While the new 27th District is more favorable to Democrats, one in five of the district’s voters are unaffiliated with either party, an independent streak that could determine the outcome of the race.

At Smith’s recent town hall here, about 50 or so interested residents settled into folding metal seats in a bright, if warm, auditorium for a moderated Q&A session with the candidate. Water was passed out. Hand fans fluttered near faces.

The notecard questions sought Smith’s positions on climate regulations and “girls” rights, covid-19 restrictions and gun-control initiatives, rancorous partisanship and the rising threat to voting rights and other democratic institutions.

Abortion rights arose twice during the roughly 70-minute event, and Smith’s support for them drew strong applause. Smith is the mother of two daughters, both born after high-risk pregnancies, a story she shares on the campaign trail.

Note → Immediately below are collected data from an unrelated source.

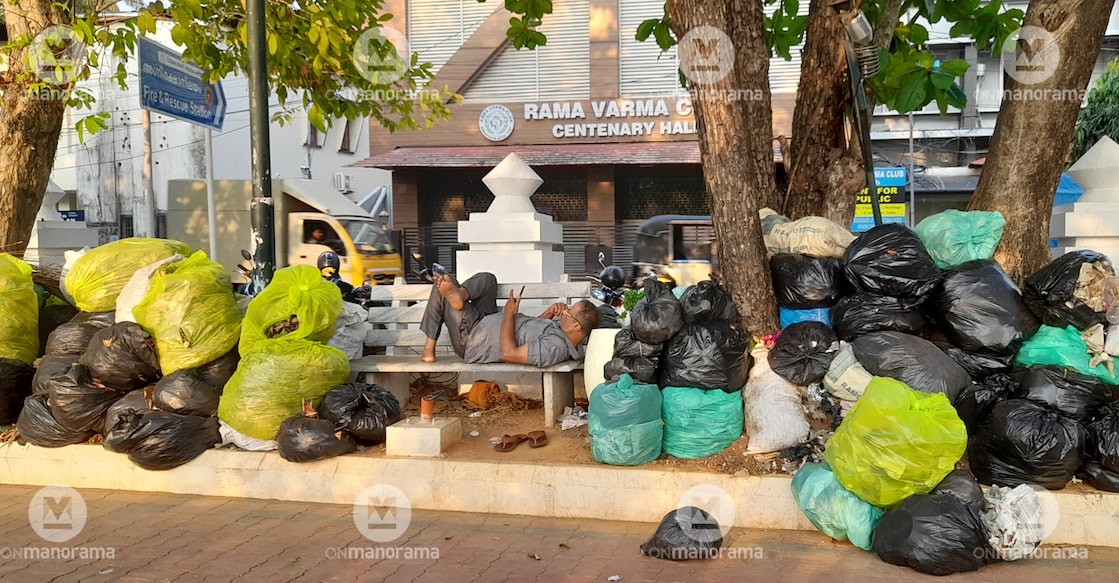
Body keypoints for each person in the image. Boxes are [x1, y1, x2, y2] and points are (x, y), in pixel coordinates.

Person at [419, 272, 601, 366]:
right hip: (486, 322)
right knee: (488, 279)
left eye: (569, 311)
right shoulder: (560, 333)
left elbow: (509, 353)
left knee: (442, 283)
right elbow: (527, 333)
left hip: (473, 339)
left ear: (576, 326)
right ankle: (460, 294)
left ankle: (429, 349)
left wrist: (509, 314)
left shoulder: (555, 348)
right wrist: (548, 314)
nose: (565, 310)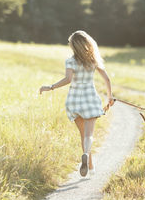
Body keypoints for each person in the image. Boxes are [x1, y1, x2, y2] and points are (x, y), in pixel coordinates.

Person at [39, 30, 114, 177]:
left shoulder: (70, 61)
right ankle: (86, 155)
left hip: (74, 100)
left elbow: (68, 79)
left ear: (73, 46)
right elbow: (107, 79)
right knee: (89, 135)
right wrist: (110, 96)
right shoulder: (93, 60)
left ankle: (90, 167)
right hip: (90, 99)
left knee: (82, 135)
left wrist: (51, 87)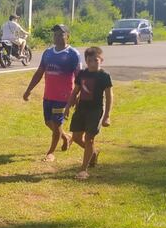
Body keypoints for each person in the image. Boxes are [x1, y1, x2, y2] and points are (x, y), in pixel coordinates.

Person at [23, 24, 81, 162]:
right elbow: (39, 72)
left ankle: (50, 153)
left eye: (60, 34)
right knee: (48, 122)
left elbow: (79, 77)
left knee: (57, 125)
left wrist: (77, 96)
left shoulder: (73, 54)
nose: (57, 37)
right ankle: (66, 137)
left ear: (67, 36)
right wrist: (28, 90)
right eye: (55, 34)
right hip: (48, 95)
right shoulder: (48, 53)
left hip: (63, 97)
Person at [64, 46, 113, 180]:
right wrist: (68, 106)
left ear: (101, 60)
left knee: (90, 138)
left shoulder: (104, 76)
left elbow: (109, 96)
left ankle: (83, 170)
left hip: (95, 110)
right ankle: (93, 153)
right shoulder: (82, 74)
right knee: (77, 137)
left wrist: (107, 116)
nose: (93, 63)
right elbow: (75, 91)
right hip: (81, 109)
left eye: (96, 60)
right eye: (90, 60)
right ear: (86, 61)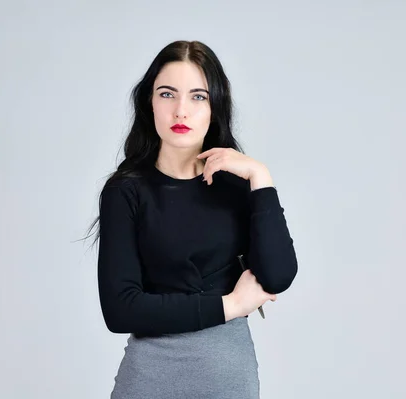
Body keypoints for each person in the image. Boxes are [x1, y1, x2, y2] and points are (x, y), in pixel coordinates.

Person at [89, 40, 298, 399]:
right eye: (167, 94)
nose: (181, 111)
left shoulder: (238, 185)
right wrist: (230, 305)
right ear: (149, 103)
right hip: (149, 380)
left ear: (215, 106)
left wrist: (261, 178)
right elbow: (120, 310)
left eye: (198, 96)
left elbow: (277, 276)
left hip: (228, 380)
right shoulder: (125, 192)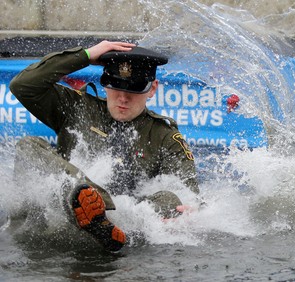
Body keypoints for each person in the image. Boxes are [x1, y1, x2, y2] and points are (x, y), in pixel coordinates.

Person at [9, 40, 200, 252]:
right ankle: (90, 202)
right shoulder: (77, 107)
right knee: (29, 145)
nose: (123, 97)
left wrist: (185, 211)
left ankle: (102, 219)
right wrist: (84, 56)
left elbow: (187, 193)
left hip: (123, 218)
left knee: (170, 198)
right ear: (105, 83)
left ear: (152, 89)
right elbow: (23, 85)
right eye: (116, 85)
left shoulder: (165, 136)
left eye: (134, 89)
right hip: (61, 211)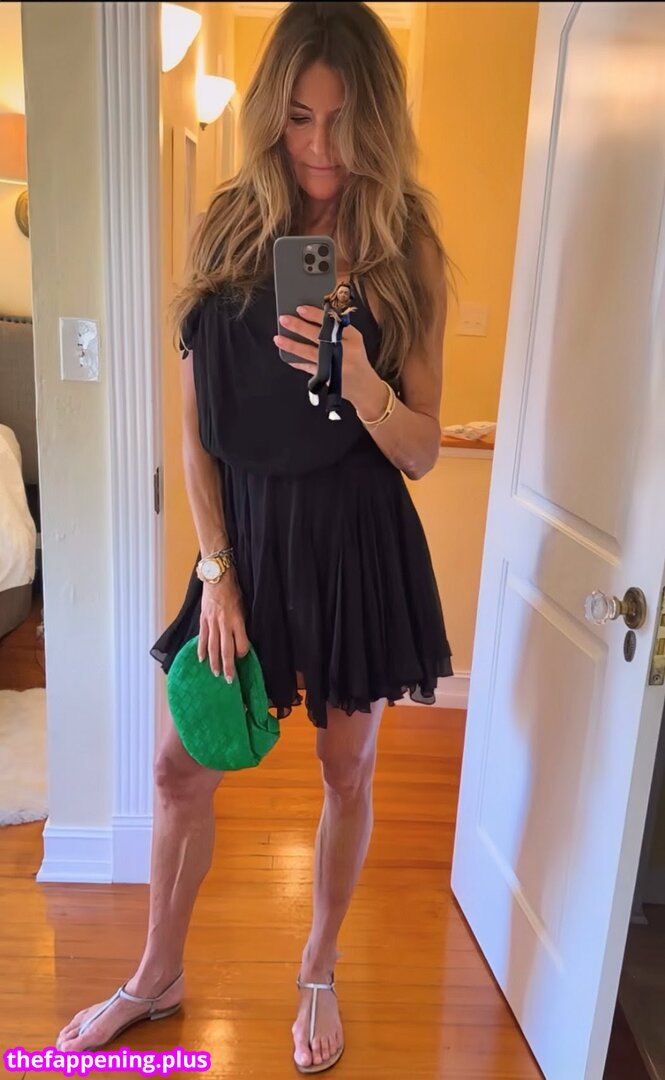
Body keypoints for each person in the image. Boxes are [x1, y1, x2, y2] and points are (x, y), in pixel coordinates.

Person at [55, 1, 454, 1072]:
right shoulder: (228, 226)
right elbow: (194, 433)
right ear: (271, 113)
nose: (320, 148)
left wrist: (362, 383)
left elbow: (421, 449)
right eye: (298, 118)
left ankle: (317, 964)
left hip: (356, 545)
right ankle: (157, 974)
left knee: (344, 769)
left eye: (343, 120)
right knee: (178, 769)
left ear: (378, 118)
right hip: (244, 546)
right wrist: (216, 573)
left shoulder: (405, 244)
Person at [307, 280, 357, 419]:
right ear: (336, 293)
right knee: (323, 374)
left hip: (337, 344)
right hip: (326, 342)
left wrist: (343, 314)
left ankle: (333, 409)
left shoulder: (346, 310)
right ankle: (313, 388)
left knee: (336, 377)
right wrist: (342, 313)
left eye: (346, 293)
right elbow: (331, 314)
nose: (343, 295)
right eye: (341, 292)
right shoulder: (329, 305)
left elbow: (345, 322)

“This issue is incredibly personal to me,” she said in a backstage interview after the event.

Since the Supreme Court ruling, Smith has elevated abortion access as a primary issue in her campaign. Her advertising on social media, some of it critical of her opponent’s record, reflects her view that a strong majority of the district supports abortion rights.

“I would not back off of this even if that weren’t the case,” said Smith, who is 53. “This is a very galvanizing issue for voters, and we have found that it is appealing to voters who may not usually vote in midterm elections.”

Garcia’s decision to mute the abortion discussion in his campaign stands in contrast with his well-defined record against it.

Soon after taking office in 2020, he co-sponsored the Life at Conception Act, which granted legal protections for the fetus from the moment of conception. Garcia also signed an amicus brief asking the Supreme Court to overturn Roe, and he has opposed several other bills to protect abortion access, including the ability of women to travel to other states to have the procedure.

But immediately after the Dobbs opinion was issued, Garcia released a statement emphasizing that the court had placed the issue in states’ hands.

“As Californians, even after this ruling, you will continue to live under the same laws and access to abortion,” the statement said. Garcia declined to be interviewed for this story.

Ron Bischof attended a recent Garcia town hall, and on a quiet Sunday, he lined up to see what Smith had to say in hers. He said many of the questions Garcia received focused on inflation, crime and the economy, issues Garcia is stressing most.

Bischof is 64 and retired from a Fortune 500 company, the father of three sons, whose chief concerns are protecting Second Amendment rights, improving the economy and reducing the size of government. He was a “no party preference” voter before 2016, then signed up as a Republican.

He said he appreciated Garcia’s endorsement of what Bischof called “constitutional government,” meaning, fundamentally, the smaller the better. “And he’s quite critical of California, which is de facto one-party rule,” Bischof said.

As for abortion access, he said the issue ranks “very low” among his concerns. While he will vote “no” on Proposition 1, he said, “I’m not opposed to it being on the ballot to let citizens decide.”

Many others waiting with Bischof listed the threat to voting rights, faltering transportation infrastructure and a rapidly changing climate as top concerns. For most, though, abortion access remains a chief reason to vote for the ballot measure and Democrats for federal office.

“I don’t even list abortion protections on my list of concerns,” said Kathryn Marsailes, who is 66 and a senior graphics designer at the California Science Center, as she waited to enter the town hall. “I almost can’t say it because, at my age, I just can’t believe it’s even in danger again. It’s a fundamental human right.”